Abstract
Background:
Blood glucose meters remain an effective tool for blood glucose monitoring (BGM) but not all meters provide the same level of insight beyond the numerical glucose result.
Objective:
To investigate healthcare professional (HCP) perceptions of four meters and how these meters support the achievement of self-management goals recommended by diabetes clinical practice guidelines.
Methods:
Three hundred and fifty-three HCPs from five countries reviewed the features and benefits of four meters using interactive webpages and then responded to statements about the utility of each meter and ranked each meter in terms of clinical value.
Results:
Meter D ranked significantly higher in terms of clinical utility for all 13 guideline questions (70%-84%, P < .05) compared to other meters. Endocrinologists (69%-85%), primary care physicians (PCP; 63%-80%), and diabetes nurses (DN; 80%-89%) consistently ranked meter D highest for all guideline questions. DNs ranked selected questions significantly higher compared to PCPs (8 of 13) or endocrinologists (3 of 13; P < .05). Meter D achieved strong endorsement from HCPs in France and Germany, followed by the United States and Canada, with comparatively lower responses from Italian HCPs (P < 0.05).
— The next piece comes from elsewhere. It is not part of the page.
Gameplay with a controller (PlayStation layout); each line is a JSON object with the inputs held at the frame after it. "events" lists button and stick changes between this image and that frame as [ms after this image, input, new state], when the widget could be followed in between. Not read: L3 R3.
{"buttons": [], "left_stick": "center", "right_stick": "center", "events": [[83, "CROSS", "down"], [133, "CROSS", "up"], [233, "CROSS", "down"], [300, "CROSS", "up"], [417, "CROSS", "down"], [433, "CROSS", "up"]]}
With respect to self-management, 80% of HCPs selected meter D as their first choice for patients with type 1 diabetes to help patients improve diabetes management or understand their numbers to help them stay in range.
Conclusions:
HCPs had strong preference for a meter providing additional insights, messages, and guidance direct to the patient to support achievement of self-management goals recommended by diabetes clinical practice guidelines.
Keywords
Introduction
Monitoring is one of the Association of Diabetes Care and Education Specialists AADE7 self-care behaviors required to achieve diabetes outcomes. 1 Blood glucose monitoring (BGM) generates information that can be shared with the healthcare team to facilitate problem-solving discussions to modify multiple self-care behaviors including healthy eating, being active, and taking medications while supporting risk reduction (eg, hypoglycemia prevention) and healthy coping. 1 Diabetes clinical and educational guidelines support the use of BGM to manage diabetes.2-6 The incorporation of monitoring data into the care plan is required to individualize treatment and to effectively evaluate the impact of changes in medications or health behaviors on diabetes outcomes.4-6 Structured monitoring (eg, a seven-point profile of blood glucose (BG) values before meals, two hours after meals, and at bed time) over several days provides multiple data points to identify trends and patterns and is recommended over single-point random glucose checks.1,7-9 Structured checking supports the use of BGM data to make appropriate therapy adjustments 10 and can reduce therapeutic inertia.11,12 A systematic review identified that telehealth interventions that incorporated structured BGM into these intervention were associated with lower hemoglobin A1C (A1C) and studies with more BGM elements showed larger A1C improvement. 7
Selecting a meter that best matches the needs of the individual ensures that sufficient data are available for review and interpretation. 5 However, many people living with diabetes report that their HCPs do not routinely review their monitoring data and that they personally take no action on their results.5,13 A study focusing on patient perceptions of monitoring found that only 28% considered values higher than 235 mg/dL as above range. 13
While continuous glucose monitors (CGMs) are becoming more common, the majority of people living with diabetes still use glucose meters. However, not all meters are equal in terms of the features or functionality they provide; therefore, understanding how various meters meet the needs of individual patients and their HCPs is timely. The current study sought to evaluate HCP perceptions regarding the clinical utility of meters from four leading manufacturers to understand how each meter could support the achievement of self-management goals recommended by diabetes guidelines.
Methods
Materials
Four meters were evaluated in this study, which included Meter A (Accu-Check Guide, Roche Diabetes Care, Indianapolis, IN, USA), Meter B (Contour Next ONE, Ascensia Diabetes Care, Parsippany, NJ, USA), Meter C (FreeStyle Lite, Abbott Diabetes Care, Inc, Alameda, CA, USA), and Meter D (OneTouch Verio Reflect, Lifescan, Wayne, PA, USA; Figure 1). Meter screen images used in online exercises were taken from current owners’ booklets (OBs) and/or quick start guides (QSGs) for each meter.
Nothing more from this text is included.